Reproduce each line of text in the rows below verbatim, keeping the original characters, order, and line breaks.
^^^^
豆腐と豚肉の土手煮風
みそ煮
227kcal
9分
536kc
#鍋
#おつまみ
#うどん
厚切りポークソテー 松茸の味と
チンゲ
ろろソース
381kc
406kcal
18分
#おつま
^^^^
OUTPUT BELOW ->
豆腐と豚肉の土手煮風
みそ煮
227kcal
9分
536kc
#鍋
#おつまみ
#うどん
厚切りポークソテー 松茸の味と
チンゲ
ろろソース
381kc
406kcal
18分
#おつま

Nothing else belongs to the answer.